ICYMI: EU data protection, iPhone spyware and Flash zero-days
ICYMI: EU data protection, iPhone spyware and Flash zero-days

Infosec teams unprepared for new EU data protection laws

In a new survey, anti-malware specialist FireEye revealed that more than one-third (39 percent) of organisations in the UK, Germany and France do not have the defensive measures in place for the EU's Network and Information Security (NIS) directive and General Data Protection Regulation (GDPR), with this figure even lower for the long-awaited GDPR.

Only two-thirds of respondents (66 percent) said that their firm fully understood the impact from the proposed regulations, while the study highlighted that more than half had serious reservations over the proposed fines (58 percent), the potential damage to business reputation (57 percent) and the loss of business and/or revenue (58 percent). In addition, 60 percent claimed that there was ‘no clear guidance' on the legislation, while 68 percent and 56 percent respectively bemoaned implementation costs and policy complexity.

Just days after this announcement, the EU announced that the GDPR will come into effect in 2015.

NSA whistleblower Edward Snowden warns of iPhone spyware

NSA whistle-blower Edward Snowden reportedly refuses to use Apple's iPhone because he fears the handset can be monitored by spy agencies.

Snowden's lawyer, Anatoly Kucherena, said that he will not use the iPhone for fear of secret services being able to track his actions and view transmitted data.

“Edward never uses an iPhone, he's got a simple phone," said Kucherena in an interview. "The iPhone has special software that can activate itself without the owner having to press a button and gather information about him, that's why, on security grounds, he refused to have this phone."

The attorney didn't elaborate on this software, although Snowden has claimed in his latest leaks to Der Spiegel how the NSA spyware program ‘DROPOUTJEEP' can be used to identify (via the Apple device's UDID) and spy on every Apple iPhone and its user.

Tech companies must surrender their crypto-keys, says EU adviser

Internet and telecoms companies should be forced to hand over their data encryption keys to security agencies, according to the European Union's counter-terrorism co-ordinator.

Gilles de Kerchove's controversial call comes in a briefing note that “sets out priorities which should be taken forward urgently” by EU Justice and Home Affairs Ministers.

The 14-page document, which has been leaked to London-based civil right group Statewatch, complains that “the encryption internet and telecoms companies have started to use increasingly makes lawful interception by the relevant national authorities technically difficult or even impossible”.

Adobe suffers second zero-day in 24 hours

Adobe has been hit by two zero-day flaws in the space of 24 hours, raising questions over the safety of its Flash Player platform which is being heavily targeted by cyber-criminals.

First, as reported by SC, security researcher ‘Kafeine' discovered that black hats were using the 'Angler' exploit kit to mount attacks on Flash Player through a previously undiscovered bug (CVE-2015-3011).

But inside 24 hours, Adobe admitted that a second zero-day (CVE-2015-0310) was also being used in attacks in the wild.

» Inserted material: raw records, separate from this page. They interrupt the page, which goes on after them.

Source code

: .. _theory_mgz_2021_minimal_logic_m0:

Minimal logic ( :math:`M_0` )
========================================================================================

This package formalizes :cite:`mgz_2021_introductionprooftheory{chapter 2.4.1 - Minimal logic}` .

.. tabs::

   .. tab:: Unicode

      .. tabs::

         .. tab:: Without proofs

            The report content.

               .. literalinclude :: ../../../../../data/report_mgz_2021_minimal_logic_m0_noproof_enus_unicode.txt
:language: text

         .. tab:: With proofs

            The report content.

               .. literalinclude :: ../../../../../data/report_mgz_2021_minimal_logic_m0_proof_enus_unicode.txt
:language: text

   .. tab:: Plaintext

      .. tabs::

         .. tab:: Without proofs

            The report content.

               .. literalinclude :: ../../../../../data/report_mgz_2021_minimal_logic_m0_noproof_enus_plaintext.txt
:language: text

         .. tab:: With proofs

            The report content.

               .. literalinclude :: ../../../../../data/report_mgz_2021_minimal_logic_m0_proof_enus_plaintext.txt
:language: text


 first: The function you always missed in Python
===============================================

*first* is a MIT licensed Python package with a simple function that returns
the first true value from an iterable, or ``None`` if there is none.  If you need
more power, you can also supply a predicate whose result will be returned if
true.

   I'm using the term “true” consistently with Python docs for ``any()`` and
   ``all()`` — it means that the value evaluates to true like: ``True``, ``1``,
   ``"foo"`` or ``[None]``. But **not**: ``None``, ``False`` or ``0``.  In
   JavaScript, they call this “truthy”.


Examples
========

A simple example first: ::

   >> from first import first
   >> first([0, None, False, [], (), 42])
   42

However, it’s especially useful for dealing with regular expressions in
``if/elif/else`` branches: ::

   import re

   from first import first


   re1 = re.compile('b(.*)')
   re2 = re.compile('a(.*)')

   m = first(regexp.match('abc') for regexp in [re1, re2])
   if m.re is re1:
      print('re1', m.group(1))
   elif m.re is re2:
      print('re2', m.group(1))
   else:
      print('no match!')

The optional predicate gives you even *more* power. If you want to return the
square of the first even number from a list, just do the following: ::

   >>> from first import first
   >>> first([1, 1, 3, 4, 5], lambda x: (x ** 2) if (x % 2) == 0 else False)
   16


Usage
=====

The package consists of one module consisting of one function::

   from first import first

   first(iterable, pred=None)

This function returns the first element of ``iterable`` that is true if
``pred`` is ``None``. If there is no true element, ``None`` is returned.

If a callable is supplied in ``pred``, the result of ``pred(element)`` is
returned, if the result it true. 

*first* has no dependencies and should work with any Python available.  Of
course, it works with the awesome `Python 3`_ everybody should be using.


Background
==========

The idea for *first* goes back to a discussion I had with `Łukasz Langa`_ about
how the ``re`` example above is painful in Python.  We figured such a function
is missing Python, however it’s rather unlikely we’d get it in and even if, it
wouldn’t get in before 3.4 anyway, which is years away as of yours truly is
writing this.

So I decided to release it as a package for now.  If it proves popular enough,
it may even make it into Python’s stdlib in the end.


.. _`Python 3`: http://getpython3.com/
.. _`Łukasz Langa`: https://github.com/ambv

In a 22 January advisory, the company said this bug “could be used to circumvent memory randomisation mitigations on the Windows platform”, and that it was being “used in attacks against older versions of Flash Player”. The firm has issued an out-of-band patch.

UK government extends Cyber Essentials to charities

The UK government has partnered with the IASME consortium and the Give01Day not-for-profit organisation to offer Cyber Essentials certification to UK charities to help them keep safe online.

The partnership aims to educate, inform and spread the word on the scheme, whilst also ensuring that signed-up charities meet the standards required.

Charities are eligible to sign up for Cyber Essentials (a self-assessment questionnaire which is later verified by a certified body to ensure the standards have been met) or Cyber Essentials Plus (which involves external testing of the charity's cyber-security practices). Give01Day says that it is offering “ limited” number of wholly subsidised certifications, with this funding being supported by a number of security companies.

As an added bonus, any UK-based certified charity that meets the requirements will be eligible to receive free cyber-liability insurance, so long as their annual turnover is less than £20 million per year. This insurance will cover them for up to £25,000 in the event of a cyber-breach.